A ministra Regina Helena Costa, do Superior Tribunal de Justiça (STJ), acatou recurso do Ministério Público (MPE) e ordenou que a Corte Mato-grossense (TJMT) profira novo acórdão sobre a participação do procurador de Estado, Gerson Valério Pouso, no esquema de desvio de R$ 400 milhões investigado pela Operação Cartas Marcadas.
Em ordem proferida na última quinta-feira (25), a ministra constatou que decisões anteriores do TJMT foram prolatadas em confronto com entendimentos do Superior. Na Corte Estadual, foi decidido que a rejeição da denúncia criminal, fundamentada na ausência de indícios mínimos de autoria, deveria interromper a ação de improbidade, invalidando a autonomia entre as esferas. Também fora constatado pela falta de provas de que os procuradores teriam integrado as fraudes.1
Contudo, a ministra reformou esse entendimento, reafirmando que a falta de lastro probatório na seara penal não impede o prosseguimento da demanda na esfera cível, tampouco em casos de improbidade. A relatora destacou que, por possuírem naturezas distintas, o desfecho de um processo criminal sem julgamento de mérito não vincula obrigatoriamente a apuração de atos de improbidade.
“Noutro vértice, observo que o acórdão recorrido está em confronto com a orientação desta Corte, segundo a qual a ação de improbidade administrativa não possui natureza penal ou administrativa. Trata-se de demanda autônoma em relação a tais instâncias. Desse modo, a conclusão em ação penal pela inexistência de lastro probatório mínimo para o cometimento de infrações penais não configura óbice ao processamento da presente demanda […] DOU PARCIAL PROVIMENTO ao Recurso Especial para cassar o acórdão recorrido e determinar o retorno dos autos ao Tribunal de origem para novo julgamento, à luz da independência entre as instâncias administrativa, civil e penal, nos termos expostos”, nos termos da ordem.
Conforme o Ministério Público, as investigações apontaram que o esquema se aproveitou de um processo judicial trabalhista de mais de 300 Agentes de Administração Fazendária (AAF) para provocar a emissão fraudulenta de cartas de crédito por parte do governo do estado.
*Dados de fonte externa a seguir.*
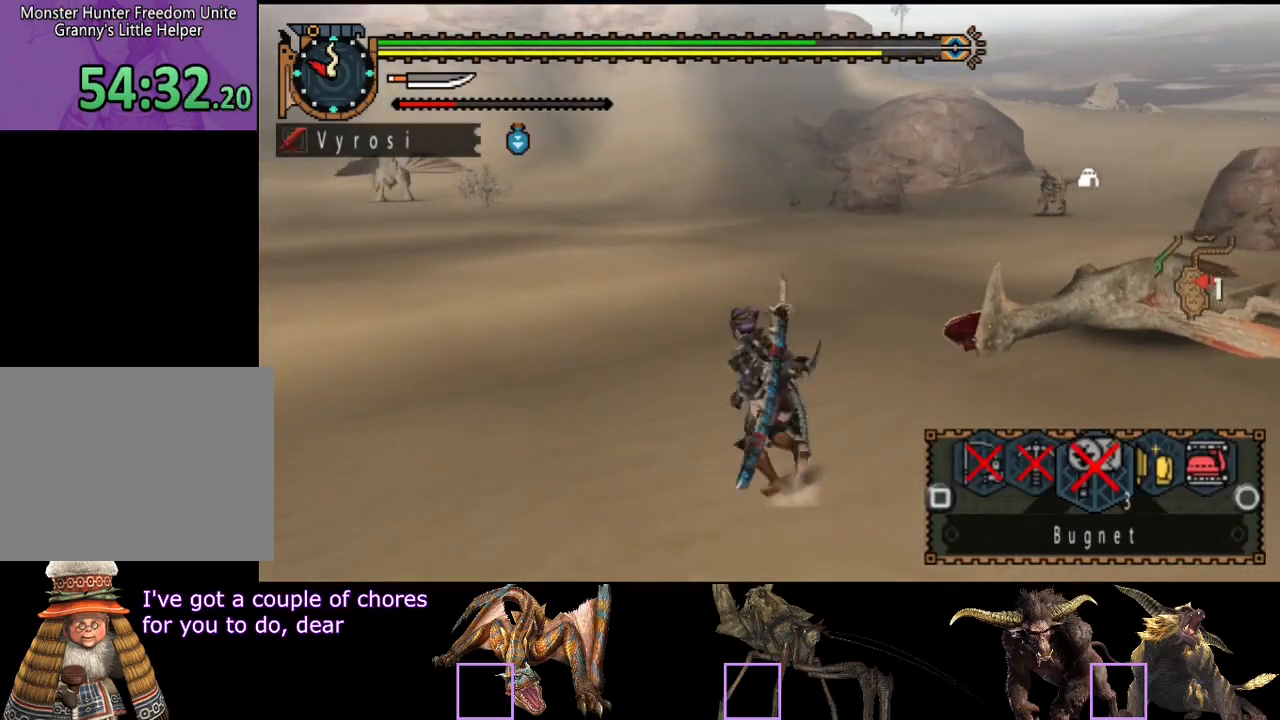
{"buttons": ["L2", "R2"], "left_stick": "up-left", "right_stick": "center", "events": []}
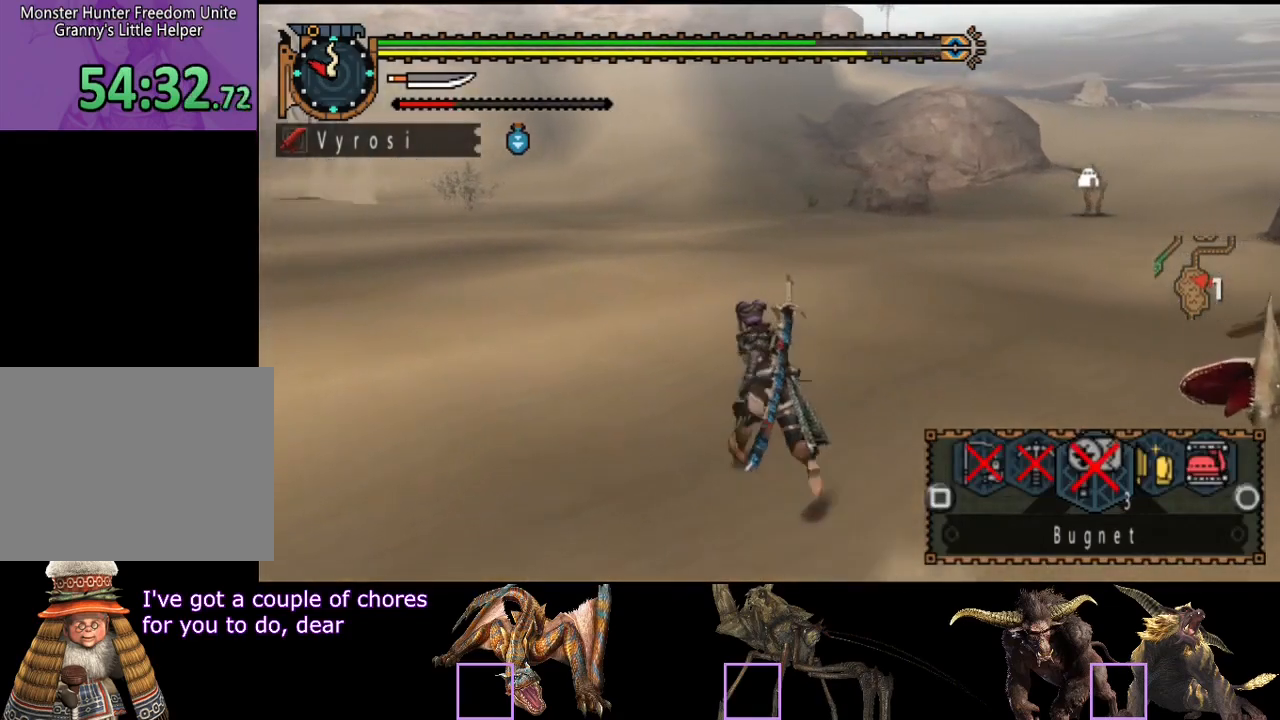
{"buttons": ["L2", "R2"], "left_stick": "up", "right_stick": "center", "events": [[467, "left_stick", "up"]]}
Cartas de crédito são papéis emitidos pelo estado para pagamento de dívidas e outras pendências. No mercado, eles geralmente são negociados por valores inferiores aos valores de face e são frequentemente comprados por empresas que precisam reduzir ou saldar dívidas tributárias com o estado.
Compõe polo dos requeridos no processo: Gilmar Fabris, Dorgival Veras de Carvalho, Ocimar Carneiro de Campos, Enelson Alessandro Nonato, Rogério Silveira, Anglisey Battini Volcov, Eder de Moraes Dias, Dilmar Portilho Meira, Gerson Valério Pouso e José Constantino Chocair Júnior. O processo é fruto da Operação “Cartas Marcadas”. Estima-se prejuízo aos cofres públicos superior aos R$ 400 milhões.